– А Лидия не посещает церковь, – сказала мама.

– Да, но я же как-то говорил тебе, что она из епископальной или пресвитерианской церкви. Она христианка.

Мама фыркнула.

– Хотелось бы мне посмотреть, как члены епископальной церкви поднимают змей или говорят на иных языках. Знамения сопровождают уверовавших.

– Не могу же я выбирать друзей исходя из того, желают они взять в руки гремучую змею или нет.

– Можешь, конечно. Только вот не станешь.

– В любом случае теперь все несколько осложнилось. Единственный пастор, раздававший змей, попал в тюрьму.

Мама пристально посмотрела на Дилла.

– Потешаешься?

– Нет, поверь мне, я его сегодня навещал.

Мама снова посмотрела на него, и ее взгляд стал особенно внимательным.

– Мог бы сразу рассказать. И как он?

Дилл отправил кусок запеканки в рот и принялся медленно жевать, обдумывая ответ.

– Нормально, судя по всему. Я не знаю, что нормально для заключенного. Похоже, завел друзей, потому что у него на пальцах появились татуировки.

Мать Дилла наморщила лоб.

– Серьезно? Татуировки? И что они изображают?

– Марк, шестнадцать, восемнадцать – на костяшках восьми пальцев.

Мать Дилла уставилась в свою тарелку.

– Он способен услышать глас Божий. Я не всегда находила объяснение его деяниям, но верю, что так возжелал Господь.

Она подобрала последний кусочек запеканки засохшей корочкой хлеба. Я не был бы так уверен, что за всеми поступками отца стоит желание Господне. Отчего-то я в этом сомневаюсь.

Дилл отнес тарелки в раковину, залил их водой, осторожно открыл ящик, чтобы, не дай бог, не сорвать его с направляющих, достал из него кусок пищевой пленки (которую они мыли и использовали повторно), завернул в нее остатки запеканки и убрал в холодильник.

– Тебе лучше поспать, если собираешься завтра в школу, – сказала мама.

– Почему это «если»?

– Потому что я не принуждаю тебя туда ходить – я тебе говорила.

– Наверное, я решил, что ты это не всерьез.

– Я говорила серьезно, когда ты пошел на полную ставку в магазин. Ты им нравишься, сделают тебя менеджером. Не успеешь глазом моргнуть, как будешь зарабатывать тридцать пять тысяч в год – это очень даже реальные деньги.

– А как же диплом?

Поверить не могу, что я отстаиваю свое право ходить в школу.

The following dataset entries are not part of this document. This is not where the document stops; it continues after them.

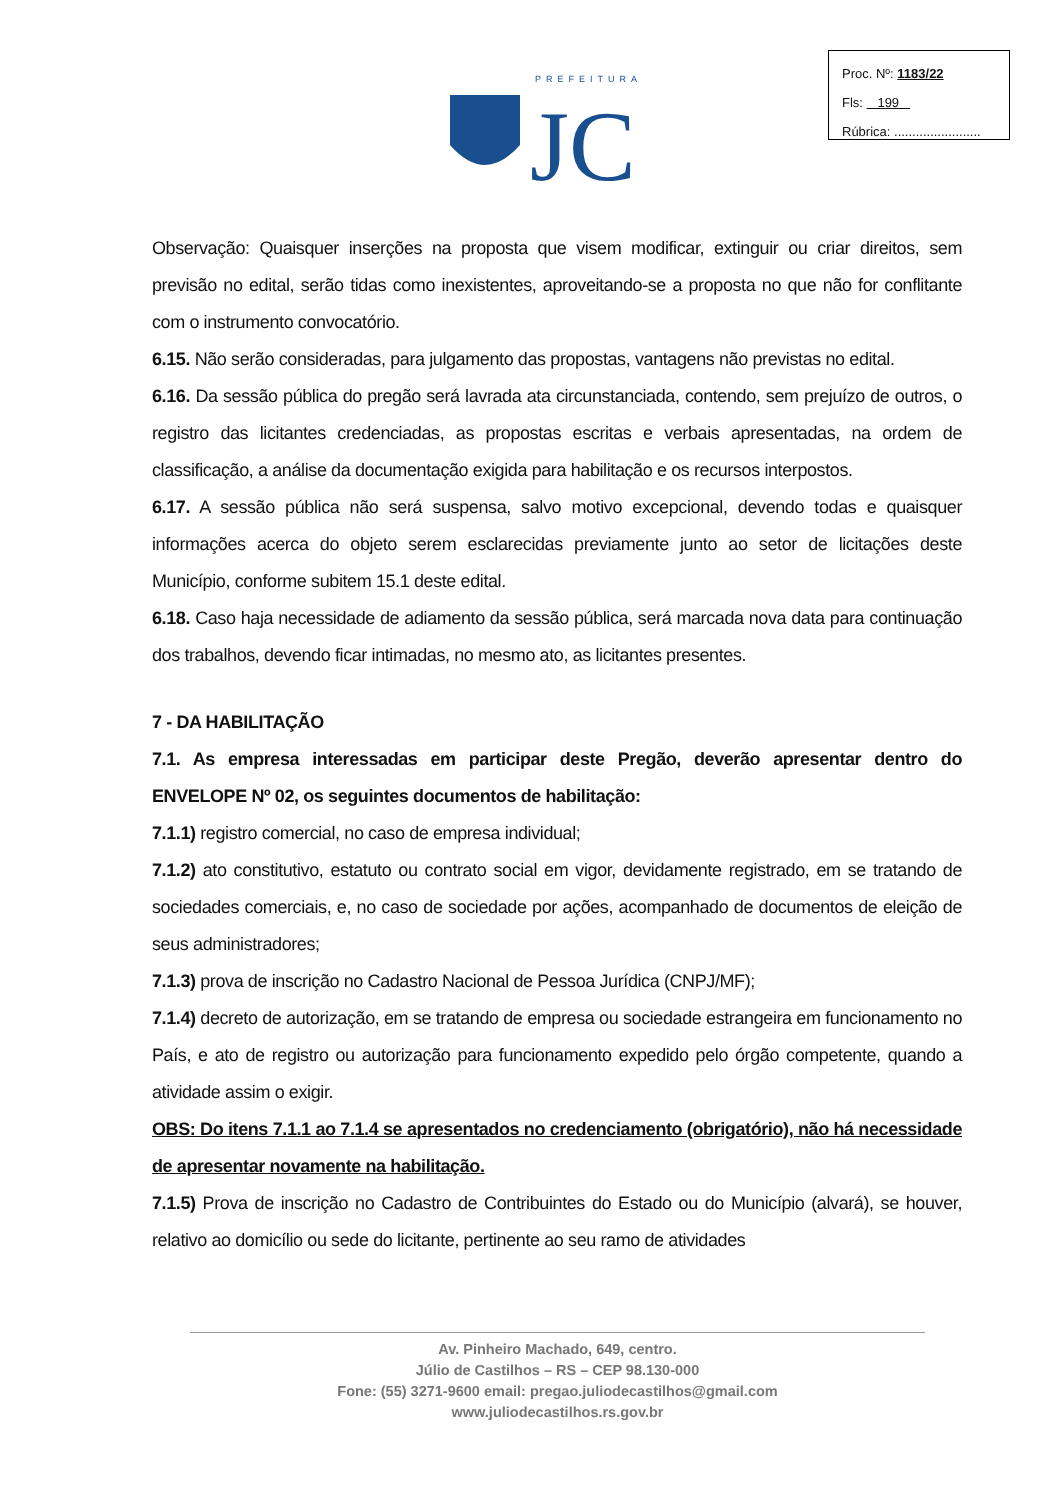PREFEITURA
JC
Proc. Nº: 1183/22
Fls: 199
Rúbrica: ........................
Observação: Quaisquer inserções na proposta que visem modificar, extinguir ou criar direitos, sem previsão no edital, serão tidas como inexistentes, aproveitando-se a proposta no que não for conflitante com o instrumento convocatório.
6.15. Não serão consideradas, para julgamento das propostas, vantagens não previstas no edital.
6.16. Da sessão pública do pregão será lavrada ata circunstanciada, contendo, sem prejuízo de outros, o registro das licitantes credenciadas, as propostas escritas e verbais apresentadas, na ordem de classificação, a análise da documentação exigida para habilitação e os recursos interpostos.
6.17. A sessão pública não será suspensa, salvo motivo excepcional, devendo todas e quaisquer informações acerca do objeto serem esclarecidas previamente junto ao setor de licitações deste Município, conforme subitem 15.1 deste edital.
6.18. Caso haja necessidade de adiamento da sessão pública, será marcada nova data para continuação dos trabalhos, devendo ficar intimadas, no mesmo ato, as licitantes presentes.
7 - DA HABILITAÇÃO
7.1. As empresa interessadas em participar deste Pregão, deverão apresentar dentro do ENVELOPE Nº 02, os seguintes documentos de habilitação:
7.1.1) registro comercial, no caso de empresa individual;
7.1.2) ato constitutivo, estatuto ou contrato social em vigor, devidamente registrado, em se tratando de sociedades comerciais, e, no caso de sociedade por ações, acompanhado de documentos de eleição de seus administradores;
7.1.3) prova de inscrição no Cadastro Nacional de Pessoa Jurídica (CNPJ/MF);
7.1.4) decreto de autorização, em se tratando de empresa ou sociedade estrangeira em funcionamento no País, e ato de registro ou autorização para funcionamento expedido pelo órgão competente, quando a atividade assim o exigir.
OBS: Do itens 7.1.1 ao 7.1.4 se apresentados no credenciamento (obrigatório), não há necessidade de apresentar novamente na habilitação.
7.1.5) Prova de inscrição no Cadastro de Contribuintes do Estado ou do Município (alvará), se houver, relativo ao domicílio ou sede do licitante, pertinente ao seu ramo de atividades
Av. Pinheiro Machado, 649, centro.
Júlio de Castilhos – RS – CEP 98.130-000
Fone: (55) 3271-9600 email: pregao.juliodecastilhos@gmail.com
www.juliodecastilhos.rs.gov.br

– Ты умеешь читать, писать, складывать, вычитать. У тебя есть возможность устроиться на хорошую работу. Для чего тебе эта бумажка? Мне важно лишь одно: чтобы ты знал Писание.

Дилл оттирал блюдо.

– Лидия собирается поступать во все лучшие университеты Америки; а моя мама тем временем советует мне бросить школу.

– Папа Лидии – дантист, и мама у нее тоже работает. У них нет таких долгов, как у нас. Бессмысленно сравнивать себя с ней.

– Бессмысленно, верно.

– Твой папа не заканчивал старших классов. А я бросила школу, чтобы выйти за него.

Дилл поставил блюдо, повернулся и недоверчиво посмотрел на мать.

– Ты же не думаешь, что меня это должно убедить.

– Однажды ты поймешь, что от своего имени не уйти.

Однажды?

– Ага, возможно, уже в этом учебном году, в школе. Там мне очень настойчиво пытаются это втолковать. Спокойной ночи.

Дилл поставил блюдо в треснувшую белую сушилку из пластмассы и пошел в свою комнату. Взявшись за ручку двери, приподнял ее на сломанной дверной петле и закрыл. Сел на свою односпальную кровать – единственный предмет мебели в комнате помимо комода фирмы Goodwill. Бугорчатый матрас крякнул под его весом. Дилл вставил свой новый диск в старенький CD-плеер, который ему когда-то отдала Лидия. Воткнул наушники в уши и лег, положив руки под голову.

Порой музыка была лучшим лекарством от одиночества. Но иногда он чувствовал себя так, словно сидел на дне высохшего колодца и смотрел вверх, в небо, и музыка не помогала. Сегодняшний день стал для него началом конца, а для Лидии был началом начала. Дилл вздохнул.